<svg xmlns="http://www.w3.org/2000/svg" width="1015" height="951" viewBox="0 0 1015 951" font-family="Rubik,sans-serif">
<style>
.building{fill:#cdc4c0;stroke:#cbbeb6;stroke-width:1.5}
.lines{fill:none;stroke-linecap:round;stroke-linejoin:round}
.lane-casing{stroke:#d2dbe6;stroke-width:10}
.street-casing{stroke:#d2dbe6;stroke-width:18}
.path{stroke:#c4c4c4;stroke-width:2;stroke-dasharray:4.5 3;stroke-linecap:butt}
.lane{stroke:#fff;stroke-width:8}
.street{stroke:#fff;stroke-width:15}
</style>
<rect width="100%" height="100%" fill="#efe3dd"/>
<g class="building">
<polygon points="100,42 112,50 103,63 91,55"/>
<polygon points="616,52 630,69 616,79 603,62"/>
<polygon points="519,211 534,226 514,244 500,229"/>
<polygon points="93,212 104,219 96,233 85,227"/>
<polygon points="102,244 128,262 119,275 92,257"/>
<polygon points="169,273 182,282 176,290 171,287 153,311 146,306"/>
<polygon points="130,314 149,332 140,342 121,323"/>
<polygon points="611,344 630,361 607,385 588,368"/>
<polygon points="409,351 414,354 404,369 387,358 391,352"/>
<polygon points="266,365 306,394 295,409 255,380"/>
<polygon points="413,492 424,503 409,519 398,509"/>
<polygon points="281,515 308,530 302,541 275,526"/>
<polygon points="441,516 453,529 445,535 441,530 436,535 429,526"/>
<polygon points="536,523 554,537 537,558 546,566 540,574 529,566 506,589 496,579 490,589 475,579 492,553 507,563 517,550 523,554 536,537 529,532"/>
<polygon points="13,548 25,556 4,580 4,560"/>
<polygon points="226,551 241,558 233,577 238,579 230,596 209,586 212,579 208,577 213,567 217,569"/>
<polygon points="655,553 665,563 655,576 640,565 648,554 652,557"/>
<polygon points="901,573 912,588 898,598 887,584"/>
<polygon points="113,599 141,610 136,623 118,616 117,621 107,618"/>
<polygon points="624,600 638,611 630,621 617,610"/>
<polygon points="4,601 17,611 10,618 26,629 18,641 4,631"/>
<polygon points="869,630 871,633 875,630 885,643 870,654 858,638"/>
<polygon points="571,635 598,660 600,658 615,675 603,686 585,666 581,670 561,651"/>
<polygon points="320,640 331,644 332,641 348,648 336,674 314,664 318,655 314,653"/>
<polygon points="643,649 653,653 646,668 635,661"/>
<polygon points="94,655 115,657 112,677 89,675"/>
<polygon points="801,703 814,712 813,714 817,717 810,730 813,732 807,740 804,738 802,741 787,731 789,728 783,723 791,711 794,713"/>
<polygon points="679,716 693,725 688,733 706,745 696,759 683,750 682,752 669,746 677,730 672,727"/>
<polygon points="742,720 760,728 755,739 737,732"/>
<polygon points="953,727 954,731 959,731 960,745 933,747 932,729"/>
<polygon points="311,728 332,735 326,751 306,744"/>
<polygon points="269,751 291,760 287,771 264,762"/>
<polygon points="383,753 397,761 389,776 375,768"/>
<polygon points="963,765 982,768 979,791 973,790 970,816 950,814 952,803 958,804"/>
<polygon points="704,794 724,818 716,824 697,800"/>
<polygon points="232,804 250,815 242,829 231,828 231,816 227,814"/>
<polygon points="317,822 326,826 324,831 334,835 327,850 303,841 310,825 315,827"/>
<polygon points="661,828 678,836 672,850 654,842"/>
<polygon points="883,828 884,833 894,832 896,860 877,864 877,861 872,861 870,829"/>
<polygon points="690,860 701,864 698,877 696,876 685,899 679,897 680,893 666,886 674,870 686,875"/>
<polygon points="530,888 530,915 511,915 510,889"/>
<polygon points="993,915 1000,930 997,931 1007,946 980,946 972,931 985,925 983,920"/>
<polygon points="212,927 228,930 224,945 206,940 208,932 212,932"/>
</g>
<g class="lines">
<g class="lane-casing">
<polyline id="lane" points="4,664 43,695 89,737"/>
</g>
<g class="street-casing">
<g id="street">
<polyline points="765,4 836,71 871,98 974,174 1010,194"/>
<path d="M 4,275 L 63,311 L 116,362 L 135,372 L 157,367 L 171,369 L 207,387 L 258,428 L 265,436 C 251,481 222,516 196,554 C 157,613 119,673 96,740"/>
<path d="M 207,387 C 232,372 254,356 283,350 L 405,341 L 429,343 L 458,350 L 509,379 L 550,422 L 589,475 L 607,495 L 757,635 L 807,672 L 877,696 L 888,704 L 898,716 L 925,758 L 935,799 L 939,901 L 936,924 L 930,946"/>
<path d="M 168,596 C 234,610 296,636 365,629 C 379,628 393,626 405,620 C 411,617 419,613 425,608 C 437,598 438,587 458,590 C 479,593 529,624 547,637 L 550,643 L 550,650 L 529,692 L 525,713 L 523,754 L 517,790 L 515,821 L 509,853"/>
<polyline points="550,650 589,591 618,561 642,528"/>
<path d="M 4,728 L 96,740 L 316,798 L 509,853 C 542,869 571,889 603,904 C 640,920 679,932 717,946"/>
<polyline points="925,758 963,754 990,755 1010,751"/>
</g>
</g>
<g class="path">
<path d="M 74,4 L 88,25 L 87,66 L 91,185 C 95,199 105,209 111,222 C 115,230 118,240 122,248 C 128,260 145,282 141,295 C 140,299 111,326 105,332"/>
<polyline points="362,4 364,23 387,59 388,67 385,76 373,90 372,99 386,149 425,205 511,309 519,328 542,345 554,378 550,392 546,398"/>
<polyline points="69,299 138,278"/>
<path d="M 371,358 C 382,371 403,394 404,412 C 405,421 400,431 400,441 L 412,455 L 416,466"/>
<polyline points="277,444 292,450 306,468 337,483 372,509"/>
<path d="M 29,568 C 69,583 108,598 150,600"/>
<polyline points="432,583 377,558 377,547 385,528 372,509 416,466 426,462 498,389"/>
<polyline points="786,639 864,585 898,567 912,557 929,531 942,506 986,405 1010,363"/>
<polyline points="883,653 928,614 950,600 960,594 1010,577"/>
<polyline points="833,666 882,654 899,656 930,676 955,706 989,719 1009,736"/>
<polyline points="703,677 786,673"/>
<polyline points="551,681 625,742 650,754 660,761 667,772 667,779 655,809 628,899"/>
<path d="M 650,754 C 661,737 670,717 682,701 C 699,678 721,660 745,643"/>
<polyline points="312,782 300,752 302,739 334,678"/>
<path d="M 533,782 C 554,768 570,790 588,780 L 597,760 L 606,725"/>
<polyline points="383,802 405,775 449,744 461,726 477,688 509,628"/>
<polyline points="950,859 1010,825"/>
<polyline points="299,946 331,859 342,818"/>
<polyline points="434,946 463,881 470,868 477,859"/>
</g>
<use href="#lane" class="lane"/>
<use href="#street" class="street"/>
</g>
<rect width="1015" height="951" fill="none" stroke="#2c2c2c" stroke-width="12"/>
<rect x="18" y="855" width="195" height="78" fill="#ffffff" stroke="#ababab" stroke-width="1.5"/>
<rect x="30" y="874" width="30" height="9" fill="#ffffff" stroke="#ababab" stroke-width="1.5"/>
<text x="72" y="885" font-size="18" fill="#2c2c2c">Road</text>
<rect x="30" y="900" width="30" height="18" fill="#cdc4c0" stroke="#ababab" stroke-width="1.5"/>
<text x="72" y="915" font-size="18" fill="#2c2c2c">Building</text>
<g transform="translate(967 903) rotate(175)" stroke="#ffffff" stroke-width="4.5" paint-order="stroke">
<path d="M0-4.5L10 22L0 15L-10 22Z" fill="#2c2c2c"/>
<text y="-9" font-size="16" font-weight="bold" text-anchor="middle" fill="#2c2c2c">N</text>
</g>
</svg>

· · · · · · ·

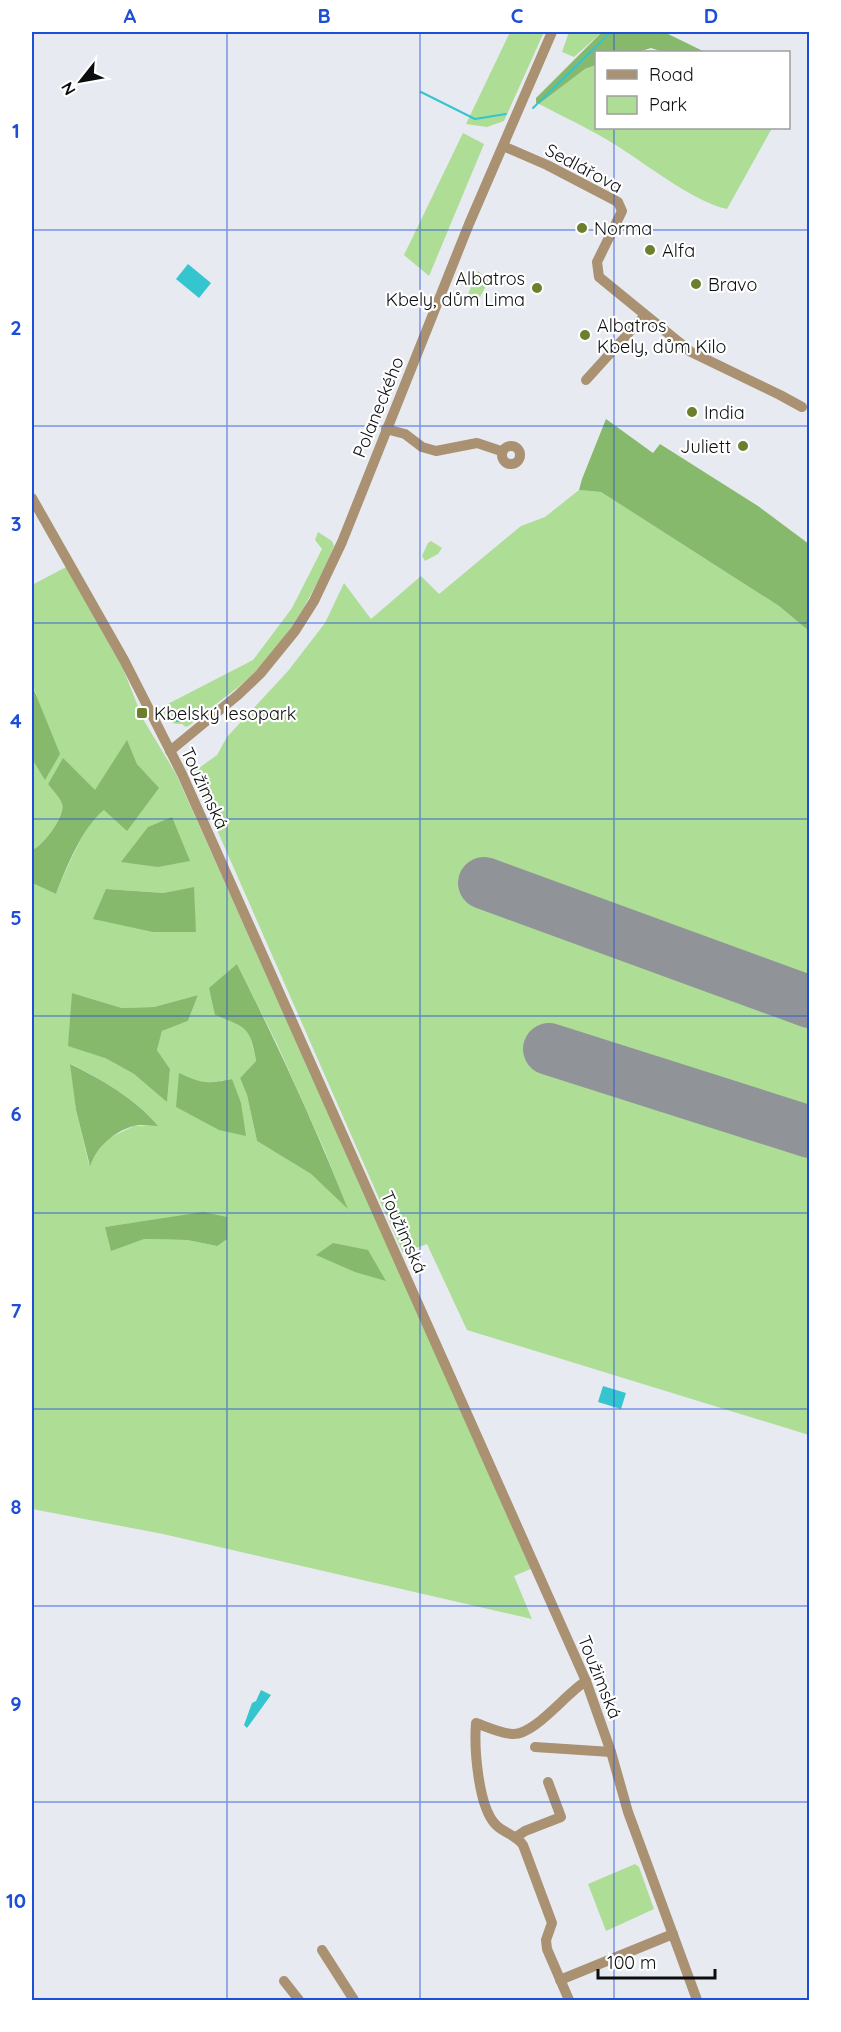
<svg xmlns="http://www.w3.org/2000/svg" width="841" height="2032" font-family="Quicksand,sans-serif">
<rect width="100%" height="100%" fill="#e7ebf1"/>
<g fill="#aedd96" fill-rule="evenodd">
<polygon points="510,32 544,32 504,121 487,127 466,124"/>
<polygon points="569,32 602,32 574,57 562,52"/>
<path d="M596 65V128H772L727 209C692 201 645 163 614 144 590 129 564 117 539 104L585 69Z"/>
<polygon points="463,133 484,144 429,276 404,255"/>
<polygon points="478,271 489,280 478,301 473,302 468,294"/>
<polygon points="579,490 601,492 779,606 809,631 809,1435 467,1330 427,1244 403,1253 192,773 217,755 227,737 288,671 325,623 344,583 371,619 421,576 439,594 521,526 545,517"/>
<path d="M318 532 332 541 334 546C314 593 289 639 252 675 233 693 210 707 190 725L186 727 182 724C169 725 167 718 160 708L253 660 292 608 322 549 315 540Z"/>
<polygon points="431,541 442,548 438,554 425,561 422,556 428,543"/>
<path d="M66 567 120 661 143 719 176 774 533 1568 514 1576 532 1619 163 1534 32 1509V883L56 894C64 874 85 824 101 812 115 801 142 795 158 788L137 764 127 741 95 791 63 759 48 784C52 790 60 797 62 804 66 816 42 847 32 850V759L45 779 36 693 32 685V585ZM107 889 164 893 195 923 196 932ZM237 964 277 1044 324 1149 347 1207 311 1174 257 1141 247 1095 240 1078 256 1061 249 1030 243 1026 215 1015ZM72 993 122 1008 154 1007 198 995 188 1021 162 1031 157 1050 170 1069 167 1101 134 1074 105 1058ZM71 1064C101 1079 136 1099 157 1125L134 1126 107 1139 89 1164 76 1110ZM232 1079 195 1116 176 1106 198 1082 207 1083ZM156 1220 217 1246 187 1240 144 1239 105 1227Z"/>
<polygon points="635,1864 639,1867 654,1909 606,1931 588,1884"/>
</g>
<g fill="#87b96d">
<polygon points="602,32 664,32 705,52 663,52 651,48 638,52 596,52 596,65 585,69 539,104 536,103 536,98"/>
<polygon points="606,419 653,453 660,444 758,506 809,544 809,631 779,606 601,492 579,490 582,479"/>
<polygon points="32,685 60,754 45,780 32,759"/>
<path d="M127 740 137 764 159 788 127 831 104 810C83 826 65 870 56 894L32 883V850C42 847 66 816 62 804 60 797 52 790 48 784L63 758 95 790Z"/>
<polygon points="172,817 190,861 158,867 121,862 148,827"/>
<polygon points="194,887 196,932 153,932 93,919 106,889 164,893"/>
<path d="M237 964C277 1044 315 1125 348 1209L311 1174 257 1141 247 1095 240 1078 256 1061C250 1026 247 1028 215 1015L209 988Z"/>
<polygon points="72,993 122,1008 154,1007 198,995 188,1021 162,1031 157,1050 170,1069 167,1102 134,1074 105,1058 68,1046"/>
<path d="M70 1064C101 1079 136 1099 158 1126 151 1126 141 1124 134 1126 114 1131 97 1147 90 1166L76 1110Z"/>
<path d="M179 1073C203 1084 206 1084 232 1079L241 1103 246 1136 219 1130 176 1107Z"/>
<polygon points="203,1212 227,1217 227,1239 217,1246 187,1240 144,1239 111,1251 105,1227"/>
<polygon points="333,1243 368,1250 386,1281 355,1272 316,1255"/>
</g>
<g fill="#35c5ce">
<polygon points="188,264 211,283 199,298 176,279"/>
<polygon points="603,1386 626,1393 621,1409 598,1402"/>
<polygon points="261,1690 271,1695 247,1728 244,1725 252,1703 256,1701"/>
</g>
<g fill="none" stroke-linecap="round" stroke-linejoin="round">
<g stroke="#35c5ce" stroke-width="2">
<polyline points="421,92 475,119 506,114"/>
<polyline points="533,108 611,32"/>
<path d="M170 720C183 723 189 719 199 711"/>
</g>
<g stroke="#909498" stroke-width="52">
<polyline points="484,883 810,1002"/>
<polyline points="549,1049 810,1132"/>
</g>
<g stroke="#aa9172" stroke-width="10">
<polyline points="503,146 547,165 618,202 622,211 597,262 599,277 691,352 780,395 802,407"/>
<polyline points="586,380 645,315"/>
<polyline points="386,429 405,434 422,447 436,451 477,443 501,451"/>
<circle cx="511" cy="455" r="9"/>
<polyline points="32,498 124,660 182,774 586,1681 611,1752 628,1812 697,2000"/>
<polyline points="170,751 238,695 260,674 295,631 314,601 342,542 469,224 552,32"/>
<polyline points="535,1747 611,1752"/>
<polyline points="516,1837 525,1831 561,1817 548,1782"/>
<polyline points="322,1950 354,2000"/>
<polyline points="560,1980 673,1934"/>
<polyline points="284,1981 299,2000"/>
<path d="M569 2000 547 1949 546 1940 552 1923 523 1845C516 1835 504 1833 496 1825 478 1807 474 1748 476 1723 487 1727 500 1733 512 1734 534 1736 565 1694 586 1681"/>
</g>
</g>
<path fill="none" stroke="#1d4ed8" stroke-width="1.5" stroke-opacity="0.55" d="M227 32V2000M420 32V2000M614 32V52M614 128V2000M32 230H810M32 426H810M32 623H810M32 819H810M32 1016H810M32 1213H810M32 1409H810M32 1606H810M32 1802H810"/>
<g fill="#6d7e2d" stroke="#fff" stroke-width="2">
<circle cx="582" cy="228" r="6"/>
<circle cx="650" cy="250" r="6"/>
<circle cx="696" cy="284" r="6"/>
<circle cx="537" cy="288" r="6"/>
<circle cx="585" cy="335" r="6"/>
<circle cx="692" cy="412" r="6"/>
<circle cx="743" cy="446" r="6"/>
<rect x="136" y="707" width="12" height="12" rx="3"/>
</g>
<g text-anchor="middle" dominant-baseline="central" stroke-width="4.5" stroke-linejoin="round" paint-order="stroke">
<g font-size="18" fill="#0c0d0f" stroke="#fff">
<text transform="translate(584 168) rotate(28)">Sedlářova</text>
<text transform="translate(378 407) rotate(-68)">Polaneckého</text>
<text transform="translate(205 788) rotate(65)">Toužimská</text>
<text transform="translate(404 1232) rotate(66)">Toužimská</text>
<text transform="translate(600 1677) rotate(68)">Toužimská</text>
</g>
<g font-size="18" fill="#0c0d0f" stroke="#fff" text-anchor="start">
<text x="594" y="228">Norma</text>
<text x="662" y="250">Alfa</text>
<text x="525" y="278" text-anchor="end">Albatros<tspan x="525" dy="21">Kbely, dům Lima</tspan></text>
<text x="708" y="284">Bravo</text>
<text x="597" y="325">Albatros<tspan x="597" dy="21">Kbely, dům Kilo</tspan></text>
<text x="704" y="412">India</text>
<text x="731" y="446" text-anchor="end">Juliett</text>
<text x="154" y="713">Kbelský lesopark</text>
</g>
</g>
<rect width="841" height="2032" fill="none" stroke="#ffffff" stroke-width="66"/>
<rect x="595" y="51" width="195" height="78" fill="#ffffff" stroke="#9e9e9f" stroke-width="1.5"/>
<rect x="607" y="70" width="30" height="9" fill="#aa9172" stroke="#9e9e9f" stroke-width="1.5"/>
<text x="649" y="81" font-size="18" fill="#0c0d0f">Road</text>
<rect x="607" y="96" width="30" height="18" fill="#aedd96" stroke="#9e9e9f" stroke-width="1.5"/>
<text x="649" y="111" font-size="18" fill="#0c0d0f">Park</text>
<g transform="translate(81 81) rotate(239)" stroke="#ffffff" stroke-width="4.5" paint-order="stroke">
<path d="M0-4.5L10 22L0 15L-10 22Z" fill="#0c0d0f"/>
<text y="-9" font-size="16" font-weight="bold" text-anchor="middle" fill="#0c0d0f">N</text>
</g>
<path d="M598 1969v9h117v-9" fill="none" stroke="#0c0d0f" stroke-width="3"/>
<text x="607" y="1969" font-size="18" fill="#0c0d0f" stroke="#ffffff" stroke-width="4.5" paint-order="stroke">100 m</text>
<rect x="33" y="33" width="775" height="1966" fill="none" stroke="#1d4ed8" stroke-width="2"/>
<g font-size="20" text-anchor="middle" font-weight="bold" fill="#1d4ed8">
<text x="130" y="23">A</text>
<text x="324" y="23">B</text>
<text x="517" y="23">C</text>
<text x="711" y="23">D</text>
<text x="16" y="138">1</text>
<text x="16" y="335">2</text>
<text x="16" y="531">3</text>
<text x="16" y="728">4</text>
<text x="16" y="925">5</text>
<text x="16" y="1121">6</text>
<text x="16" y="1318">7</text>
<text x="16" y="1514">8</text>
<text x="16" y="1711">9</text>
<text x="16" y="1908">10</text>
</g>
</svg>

· · · · · · ·

Task to complete: Identify each line in the records above that contains the word "lines", and copy it out in full.

Reply:
.lines{fill:none;stroke-linecap:round;stroke-linejoin:round}
<g class="lines">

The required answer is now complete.